- _Tasks to complete_
A. In the passage on phase locked loops, do the statements (i) to (iii) agree with the text? Answer yes or no for each, and quote the deciding words of the passage. (i) The simulated PLL uses a 100 MHz reference clock. (ii) Narrowing the loop bandwidth shortens the lock time. (iii) The variable-bandwidth scheme makes a stable PLL easy to design and implement.
B. The passage on phase locked loops lists design requirements that a PLL must satisfy. Name every one of them.
C. Continue the passage on phase locked loops, starting after its final sentence.

- _Document_
......
Phase locked loops (PLLs) have been widely used for synchronous clock systems such as microprocessors and communication systems that have a high-speed chip-to-chip interface. In these systems, the PLL must satisfy many design requirements to ensure a high performance. These requirements include phase noise, sideband spur, power consumption, frequency locking range, voltage-controlled oscillator (VCO) gain, and locking time. Furthermore, PLLs for mobile applications should have a small lock time to support the power-saving mode and quick wake-up time. Generally, the lock time of a PLL is controlled by the bandwidth of the loop filter. Fig. 1 shows the waveforms of each control voltage for the VCOs of two PLLs, one with a wide-loop bandwidth of 5 MHz, and another with a narrow-loop bandwidth of 3 MHz. In practice, the waveforms are the results of the behavioral simulation for the analysis of a PLL. The PLL for this simulation has a reference clock frequency of 100 MHz and a divider ratio of 10. The results of the simulation shown in Fig. 1 indicate that the loop bandwidth of a PLL must be increased to reduce the lock time of a PLL. However, this solution deteriorates the performance of the noise filter against the external noise. To minimize the phase jitter of the output clock of a PLL, the bandwidth of the PLL must be narrow.

To solve the issue, [1, 2] have demonstrated a variable-bandwidth scheme in which the loop bandwidth of a PLL is increased to reduce the initial transient time during the PLL locking process. After a PLL approaches the locked state, its loop bandwidth is switched to be narrow to minimize output phase jitter. However, because of its complex architecture, the design and implementation of a stable PLL is not easy.
......
- _Data excerpts_
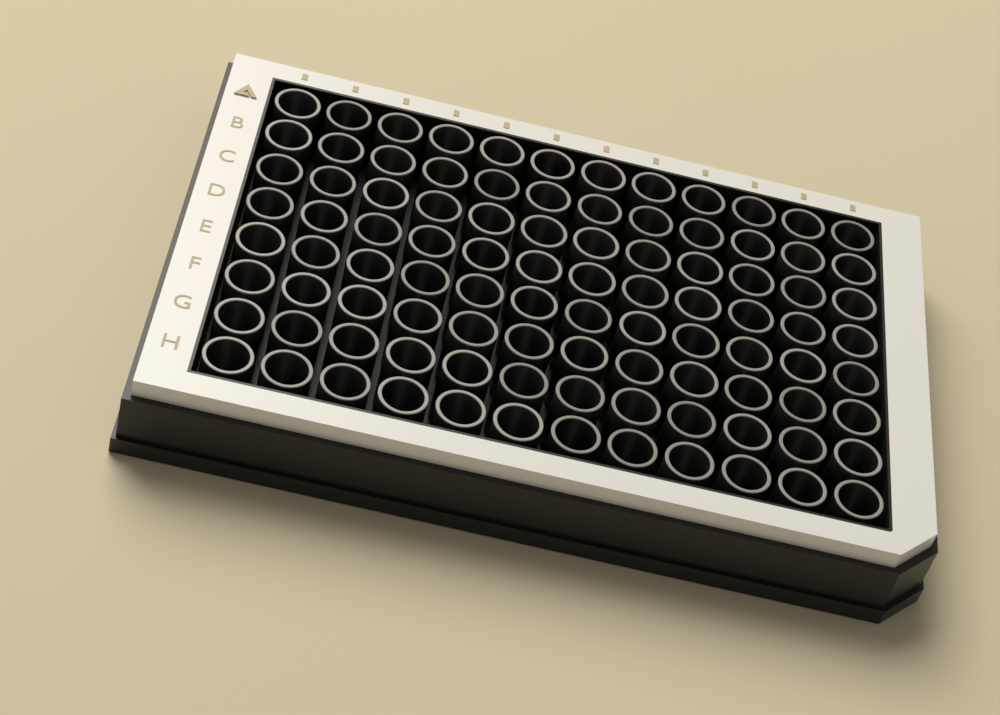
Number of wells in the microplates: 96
......
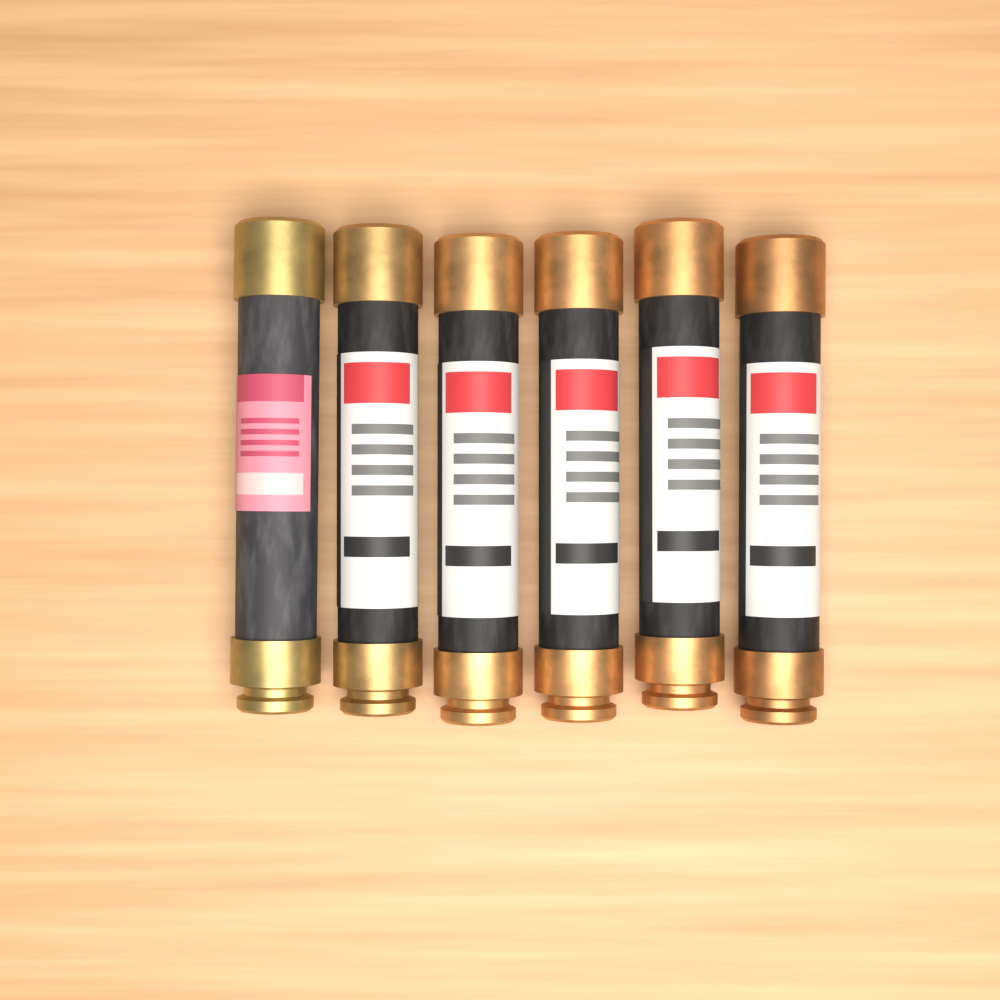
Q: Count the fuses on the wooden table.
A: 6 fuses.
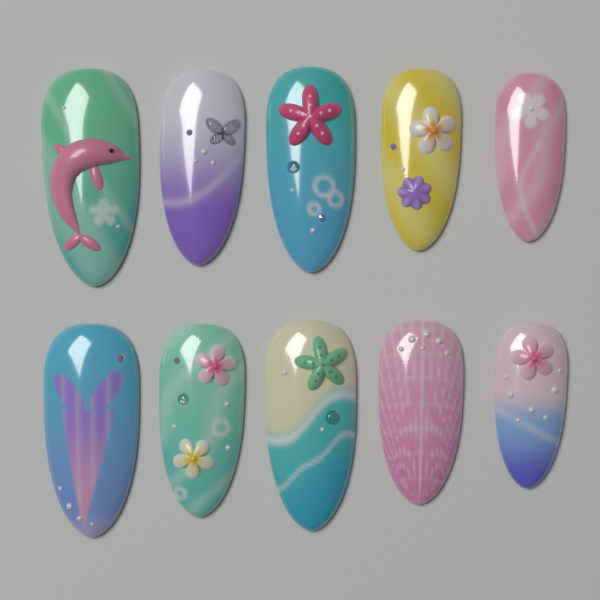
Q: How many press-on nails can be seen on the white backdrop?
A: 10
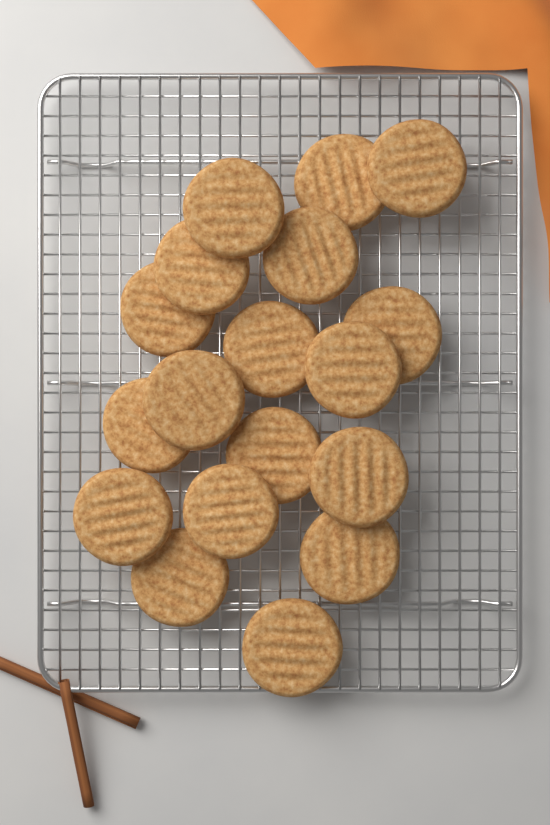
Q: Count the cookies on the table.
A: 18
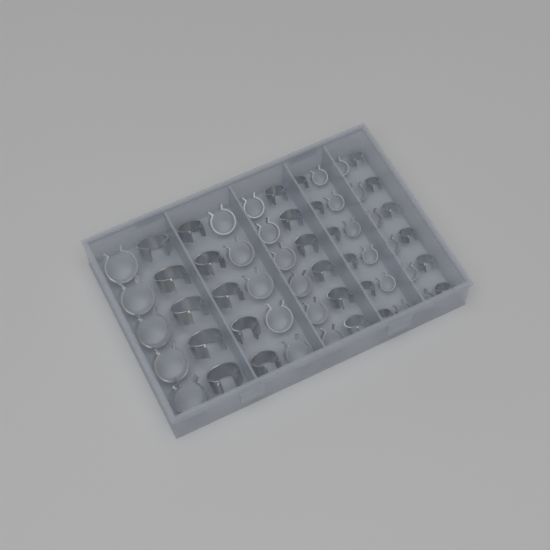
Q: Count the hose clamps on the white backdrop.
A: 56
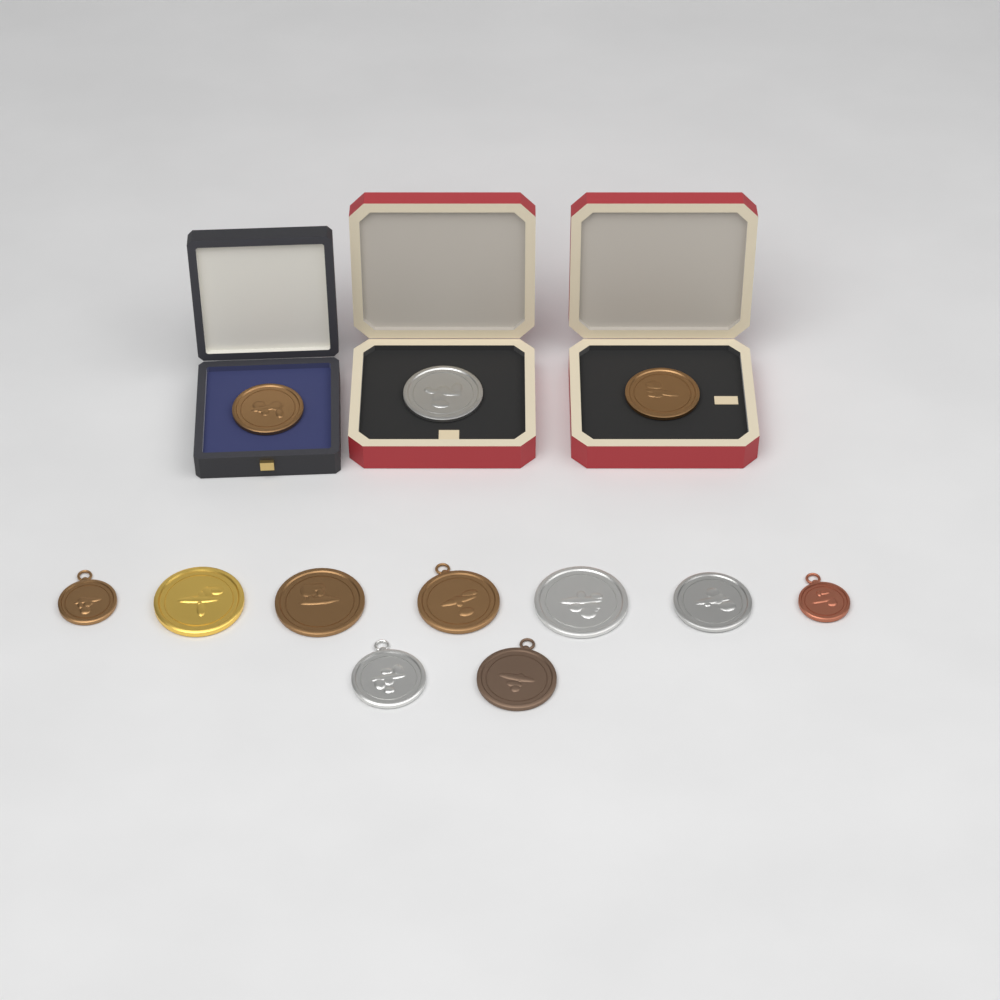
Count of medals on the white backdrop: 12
......
- _The responses_
A.
(i) Yes: "The PLL for this simulation has a reference clock frequency of 100 MHz and a divider ratio of 10."
(ii) No: "the loop bandwidth of a PLL must be increased to reduce the lock time of a PLL."
(iii) No: "because of its complex architecture, the design and implementation of a stable PLL is not easy."

B. Phase noise, sideband spur, power consumption, frequency locking range, voltage-controlled oscillator (VCO) gain, locking time

C.
In this paper, a frequency-to-digital converter (FDC) that measures the frequency of the input reference clock is proposed for a fast-lock PLL. The proposed scheme is based on a conventional charge-pump PLL. The initial control voltage of a VCO is driven toward a reference voltage that is determined by the FDC during wake-up time. Section 2 describes the proposed fast-lock PLL using the FDC. Section 3 examines its implementation and measurement results. In section 4, concluding remarks are presented.

In the general charge-pump PLL with the fixed-loop bandwidth, the lock time of the PLL is determined by the initial control voltage of the VCO. Fig. 2 shows the waveforms of the control voltage for the VCO of the PLL in the case of the initial voltages of 0.0, 0.4, 0.8, 1.0, and 1.2 V. This simulation is achieved in the same environment as that of the behavioral simulator in Fig. 1. The results shown in Fig. 2 indicate that the lock time of the PLL is minimized when the control voltage of the VCO is initialized to the target control voltage for the phase lock.

In this work, a PLL is proposed that can set the optimal initial control voltage to achieve the fast-lock time. Fig. 3 illustrates the block diagram of the proposed fast-lock PLL. It consists of the conventional charge-pump PLL and the proposed FDC & DAC.

The conventional charge-pump PLL consists of a phase-frequency detector (PFD), a charge-pump (CP), a loop filter (LF), a divider, and a VCO. The PFD generates two pulse signals that are proportional to the phase difference between the two inputs. Two pulse signals are driven toward the CP to control the VCO through the LF. In this work, the frequency of the PLL output clock is targeted to be 1 GHz with a 1.8 V supply. This PLL also multiplies the frequency of the reference clock by 10 and generates the four-phase clock.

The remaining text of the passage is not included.